Like Henrik Ibsen’s Nora Helmer, Petronella Oortman appears to be living the dolls’ house life at the start of Jessie Burton’s The Miniaturist.
It is 1686, and 18-years old Petronella has just been married off to the older and much wealthier Johannes Brandt. Transplanted from her countryside world to the overwhelming cityscape that is Golden Age Amsterdam, Nella finds herself trapped in an affectionless marriage, in a household to which her addition appears to be, at best, of no consequence
The source of much of Nella’s dread is Marin, her sister-in-law, at once controlling, confrontational and secretive. The latter quality is also one that Johannes brings to the marriage, to much dramatic consequence as the novel progresses.
Nella’s prospects, given the circumstances are, as they say, not encouraging.

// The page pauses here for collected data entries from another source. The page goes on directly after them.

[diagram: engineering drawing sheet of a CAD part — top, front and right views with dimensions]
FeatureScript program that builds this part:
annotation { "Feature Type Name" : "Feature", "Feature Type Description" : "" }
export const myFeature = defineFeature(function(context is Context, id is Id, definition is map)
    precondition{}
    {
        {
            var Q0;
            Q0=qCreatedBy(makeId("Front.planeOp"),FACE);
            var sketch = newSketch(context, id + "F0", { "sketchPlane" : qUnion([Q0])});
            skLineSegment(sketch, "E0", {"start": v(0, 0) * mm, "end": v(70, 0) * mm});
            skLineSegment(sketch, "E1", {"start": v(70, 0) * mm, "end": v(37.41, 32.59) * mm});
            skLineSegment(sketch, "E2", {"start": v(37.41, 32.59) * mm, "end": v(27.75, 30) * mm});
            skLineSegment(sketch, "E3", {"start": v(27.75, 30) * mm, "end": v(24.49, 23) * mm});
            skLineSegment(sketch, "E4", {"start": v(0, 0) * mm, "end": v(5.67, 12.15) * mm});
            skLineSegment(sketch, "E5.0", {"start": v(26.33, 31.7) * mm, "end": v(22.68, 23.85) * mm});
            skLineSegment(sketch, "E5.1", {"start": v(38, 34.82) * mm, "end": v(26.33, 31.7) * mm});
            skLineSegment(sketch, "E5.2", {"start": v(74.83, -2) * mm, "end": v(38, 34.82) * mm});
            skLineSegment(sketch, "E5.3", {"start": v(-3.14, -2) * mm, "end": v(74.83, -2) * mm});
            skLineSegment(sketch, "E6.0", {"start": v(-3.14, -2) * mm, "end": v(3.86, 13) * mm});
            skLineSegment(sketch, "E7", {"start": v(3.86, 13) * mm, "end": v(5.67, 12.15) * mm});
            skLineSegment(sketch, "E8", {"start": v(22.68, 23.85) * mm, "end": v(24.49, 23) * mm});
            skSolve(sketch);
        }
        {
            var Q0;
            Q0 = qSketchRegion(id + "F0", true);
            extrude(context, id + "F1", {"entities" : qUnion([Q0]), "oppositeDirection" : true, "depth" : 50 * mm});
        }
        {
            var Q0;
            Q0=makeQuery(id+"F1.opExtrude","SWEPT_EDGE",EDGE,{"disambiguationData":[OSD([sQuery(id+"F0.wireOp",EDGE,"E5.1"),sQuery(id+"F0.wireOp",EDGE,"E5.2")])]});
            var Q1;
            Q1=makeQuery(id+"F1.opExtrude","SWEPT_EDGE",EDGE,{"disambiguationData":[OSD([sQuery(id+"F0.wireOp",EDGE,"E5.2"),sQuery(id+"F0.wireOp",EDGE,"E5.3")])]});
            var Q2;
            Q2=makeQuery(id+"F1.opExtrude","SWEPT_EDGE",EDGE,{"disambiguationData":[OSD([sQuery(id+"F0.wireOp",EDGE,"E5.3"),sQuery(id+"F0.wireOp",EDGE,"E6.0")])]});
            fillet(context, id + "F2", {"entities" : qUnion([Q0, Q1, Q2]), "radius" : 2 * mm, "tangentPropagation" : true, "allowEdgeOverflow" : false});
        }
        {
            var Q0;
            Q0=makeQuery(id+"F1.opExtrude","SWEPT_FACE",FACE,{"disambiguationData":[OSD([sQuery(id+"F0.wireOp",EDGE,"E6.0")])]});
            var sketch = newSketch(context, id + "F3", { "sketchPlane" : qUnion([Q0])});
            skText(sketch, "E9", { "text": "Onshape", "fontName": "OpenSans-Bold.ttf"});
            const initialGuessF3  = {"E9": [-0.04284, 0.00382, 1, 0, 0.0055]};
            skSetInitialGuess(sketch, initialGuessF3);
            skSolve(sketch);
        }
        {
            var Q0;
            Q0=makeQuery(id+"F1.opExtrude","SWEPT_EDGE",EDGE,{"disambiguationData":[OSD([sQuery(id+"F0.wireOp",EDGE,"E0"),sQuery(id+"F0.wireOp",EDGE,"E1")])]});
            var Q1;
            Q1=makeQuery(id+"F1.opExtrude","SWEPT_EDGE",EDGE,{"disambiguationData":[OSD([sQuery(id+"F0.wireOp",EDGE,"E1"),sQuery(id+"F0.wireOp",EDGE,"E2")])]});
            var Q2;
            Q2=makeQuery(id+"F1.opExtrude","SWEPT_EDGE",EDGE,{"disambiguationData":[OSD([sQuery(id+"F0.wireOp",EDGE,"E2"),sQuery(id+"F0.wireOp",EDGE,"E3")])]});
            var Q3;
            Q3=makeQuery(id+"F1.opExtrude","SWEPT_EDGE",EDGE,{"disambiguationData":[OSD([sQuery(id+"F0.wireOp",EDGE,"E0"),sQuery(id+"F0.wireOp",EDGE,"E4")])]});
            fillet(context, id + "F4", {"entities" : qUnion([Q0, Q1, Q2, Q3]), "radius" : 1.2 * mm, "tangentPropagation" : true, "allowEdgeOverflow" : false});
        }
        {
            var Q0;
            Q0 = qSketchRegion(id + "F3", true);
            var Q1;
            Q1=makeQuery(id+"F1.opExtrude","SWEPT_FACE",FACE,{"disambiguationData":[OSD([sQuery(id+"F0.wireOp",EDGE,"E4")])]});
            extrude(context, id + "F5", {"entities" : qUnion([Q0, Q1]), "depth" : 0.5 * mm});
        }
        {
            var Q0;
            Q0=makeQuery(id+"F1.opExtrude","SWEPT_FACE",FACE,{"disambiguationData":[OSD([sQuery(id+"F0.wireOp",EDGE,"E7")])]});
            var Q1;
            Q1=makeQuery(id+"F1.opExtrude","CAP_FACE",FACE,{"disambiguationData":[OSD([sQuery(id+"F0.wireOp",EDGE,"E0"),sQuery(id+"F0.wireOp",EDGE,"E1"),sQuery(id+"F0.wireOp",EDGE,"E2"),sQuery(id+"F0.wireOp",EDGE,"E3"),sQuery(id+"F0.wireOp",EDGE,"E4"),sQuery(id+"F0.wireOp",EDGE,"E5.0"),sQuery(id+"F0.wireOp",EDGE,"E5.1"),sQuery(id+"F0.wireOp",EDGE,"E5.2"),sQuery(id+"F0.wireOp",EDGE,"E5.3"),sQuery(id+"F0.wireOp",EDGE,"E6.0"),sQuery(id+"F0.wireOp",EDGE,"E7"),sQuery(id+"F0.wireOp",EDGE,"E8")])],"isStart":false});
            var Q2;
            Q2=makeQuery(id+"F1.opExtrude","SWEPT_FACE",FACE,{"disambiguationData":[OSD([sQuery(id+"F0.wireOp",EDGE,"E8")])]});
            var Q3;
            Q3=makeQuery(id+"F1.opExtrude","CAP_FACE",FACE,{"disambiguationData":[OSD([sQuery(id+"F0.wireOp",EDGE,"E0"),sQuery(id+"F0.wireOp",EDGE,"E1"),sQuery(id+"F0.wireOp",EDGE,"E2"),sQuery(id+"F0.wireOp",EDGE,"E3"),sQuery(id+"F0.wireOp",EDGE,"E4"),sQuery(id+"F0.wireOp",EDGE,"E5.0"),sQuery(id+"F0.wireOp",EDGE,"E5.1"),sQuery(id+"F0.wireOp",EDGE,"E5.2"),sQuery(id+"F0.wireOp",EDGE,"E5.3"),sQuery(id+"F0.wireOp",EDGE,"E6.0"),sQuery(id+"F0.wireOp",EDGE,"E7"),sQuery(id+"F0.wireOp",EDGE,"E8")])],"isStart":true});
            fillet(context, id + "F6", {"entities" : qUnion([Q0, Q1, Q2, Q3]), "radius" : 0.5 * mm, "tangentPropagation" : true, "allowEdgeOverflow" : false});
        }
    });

The immediate atmosphere of the novel is foreboding and oppressive, with the claustrophobia of the Brandt household being intensified by the puritanical mood of the city at large. Sensory pleasures – art, gastronomy, sex – are partaken in the depths of privacy, often in contravention of actual decrees set down by Amsterdam’s Calvinist burgomasters.
Enter the dolls’ house – the novel’s literal and literary centrepiece – an indulgence as recompense, from Johannes to Nella, to temper her ennui.
Crafted and furnished by the titular miniaturist, the dolls’ house, a replica of the Brandt home, serves as a trope for the plight of the household’s inhabitants, even as it draws the novel to the threshold of magic realism.
Initially merely, and innocuously, reflecting the domestic goings-on, the miniaturist’s work soon foretells and even appears to manipulate the life and fate of the characters. This is Ibsen’s play as re-imagined through the lenses of M.R. James’s The Mezzotint. Its sustenance is derived from the horror of each revelation, each discovery, and the helplessness accompanying each inevitable outcome.
As a masterpiece in detailing, the dolls’ house, in all its exquisiteness, distracts us – as it does Nella – from the strains on the imagination in which Burton’s storytelling places us. And while we are continually tempted to point out implausibilities in the plot, the very basis of the dolls’ house on an actual artefact, owned by an actual Petronella Oortman, dissuades us from over-investing our incredulity, and we instead focus on the richness that resides in the novel’s other concerns, some of them universal and timeless. (Rijksmuseum)
Certainly, the novel and its protagonist bring to the story a distinctively 21st century sensibility. But the young woman yearning to make her own way in an unhelpful world is the stuff of literature that has been with us for a long time. In fact, our received perception of the confinement of women to the domestic sphere may in itself be an affectation of cultural and social mores. It is indeed difficult to fathom a world untouched, unaffected by womanhood.
More importantly, The Miniaturist demonstrates, by its aestheticisation of the domestic sphere, that the enclosure of the female experience is possibly as much an invention as any act of fictionalisation. Through the dolls’ house, “lives may be imagined, possessions held, and existence shaped in ways perhaps unavailable in full scale.” (James E. Bryan; qtd. in Broomhall and Spinks 105) And more importantly, the dolls’ house, as it is deployed in The Miniaturist, reveals the female experience as active, even subversive. The men in the novel are variously passive (Johannes), submissive (Frans) and subaltern (Otto). And where dolls’ houses traditionally demonstrate the role-playing of domestic responsibilities, the novel inverts this by extending women’s abilities outwards, beyond the confines of home life. It is in their home life that the characters encounter the most constraints on their activity.
Symbolically, the place of Nella’s dolls’ house is also reconfigured, sequestered in her own room, rather than displayed in the common area, to be exhibited for the wealth and prestige that they embody. (Broomhall and Spinks 121) In fact, the domestic space requires protection from intruders. Each time an outsider enters the Brandt home, crisis ensues: the Meermans dinner, Jack’s two visits, the St George Militia, even the birth of the baby. The domestic experience, according to the novel, can only be defended, when the women are allowed to organise and thrive in the world at large.
And if the novel’s various plot points remain unresolved, it is because the woman’s work is not – cannot be – completed. In that sense, Jessie Burton’s The Miniaturist, appears primed for serialisation. Here, we can hopefully look forward to further adventures for the dolls’ house and its occupants.
Jessie Burton. The Miniaturist. Basingstoke: Picador, 2014.
Works Cited:
Broomhall, Susan and Spinks, Jennifer. Early Modern Women in the Low Countries: Feminizing Sources and Interpretations of the Past. Surrey: Ashgate, 2011. Print.